A editora Larousse acaba de lançar "Bob Dylan – Gravações Comentadas Discografia Completa", de Brian Hinton. O pequeno livro em formato de CD é o terceiro de uma série em que já saíram os Beatles e os Rolling Stones.
Para quem gosta e acompanha a carreira do controverso cantor americano, trata-se de um sonho, onde encontramos cada detalhe de tudo o que aconteceu durante a realização de sua extensa discografia.

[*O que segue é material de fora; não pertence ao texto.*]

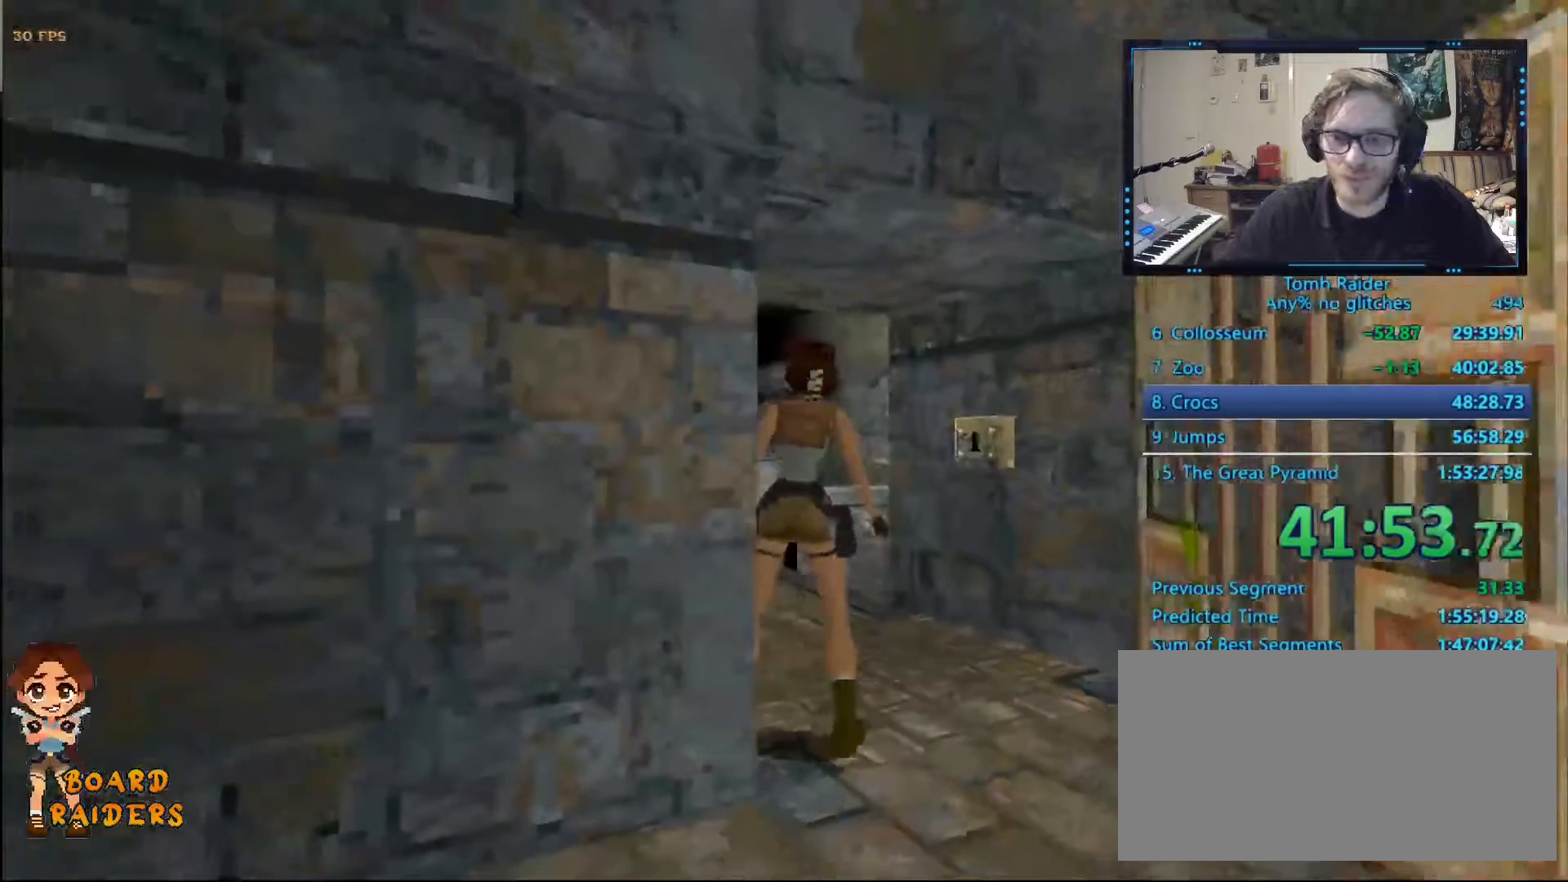
{"keys": ["alt", "shift_l"], "events": [[450, "alt", "down"], [450, "left", "up"]]}
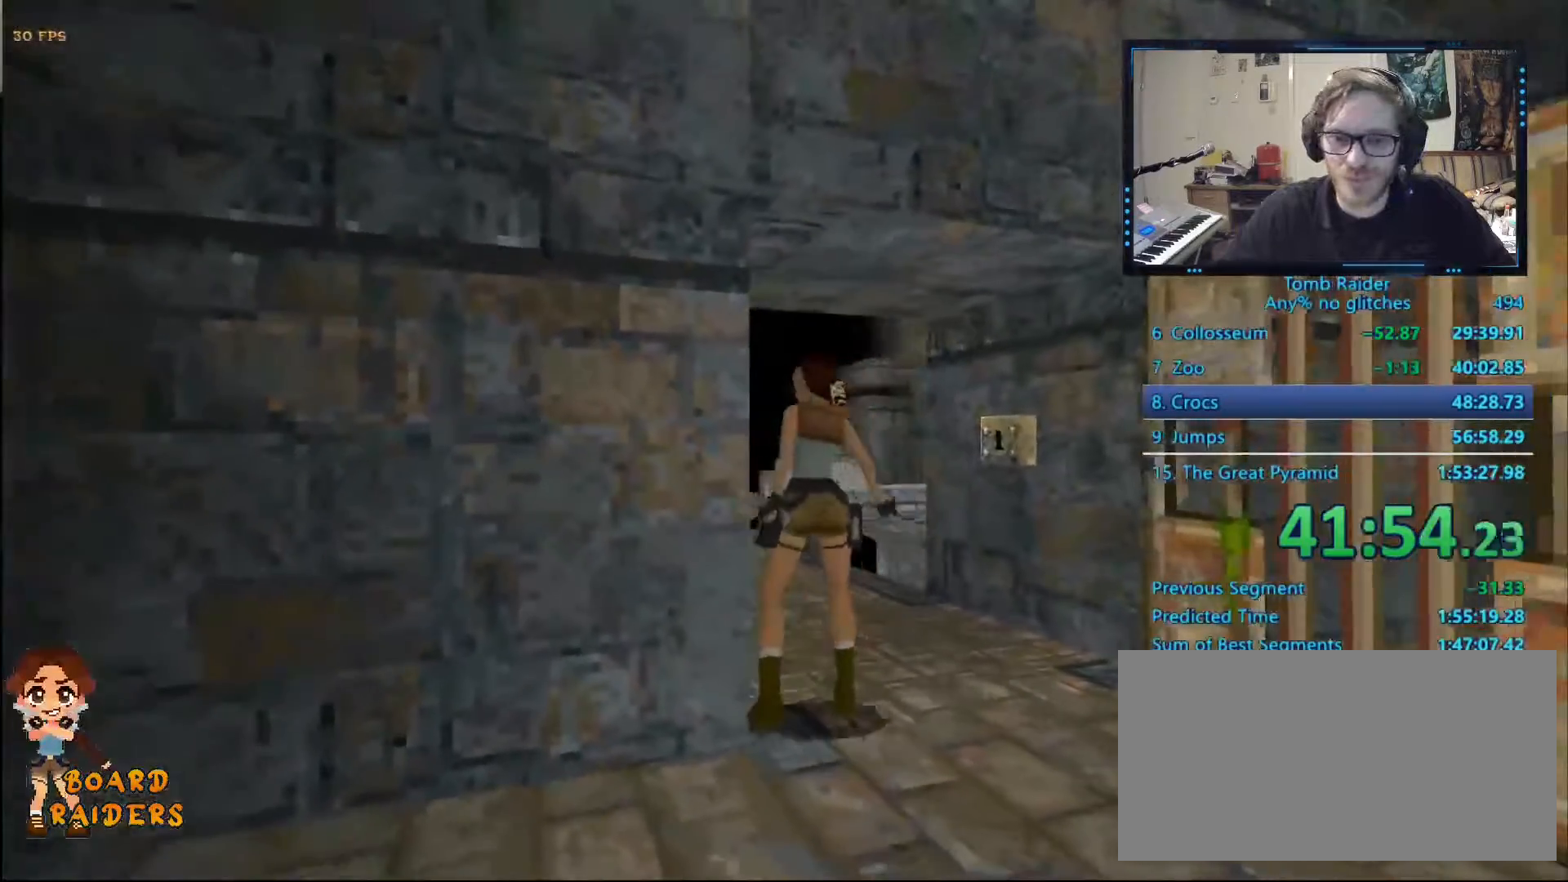
{"keys": ["alt"], "events": [[34, "shift_l", "up"]]}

Cada um dos discos recebe uma pequena apresentação antecedida por uma ficha técnica com os dados de quem tocou, produziu, data e local onde foram realizadas as gravações entre outros aspectos que vão até as faixas realizadas que não foram aproveitadas.
Depois disso, um texto comenta tudo o que antecedeu a feitura do disco em si, onde estava o artista quando compôs as canções, a reação da crítica na época, a relação com o produtor e os músicos, vendagem etc.
Todas estas informações são entremeadas por uma foto da capa que ocupa uma página inteira e, a seguir, comentário do disco gravação por gravação, desde a letra, interpretação, arranjos, enfim, tudo o que aconteceu até chegar ao produto final. Para o fã incondicional e também qualquer um que queira saber um pouco mais sobre o universo de Dylan, o livro é irrepreensível.
Seu autor, Brian Hinton, é um especialista em música pop, particularmente inclinado ao folk e à country music. Já escreveu várias biografias, entre elas as de Joni Mitchel, Van Morrison, Elvis Costello e é também o autor da história oficial do lendário festival da Ilha de Wight.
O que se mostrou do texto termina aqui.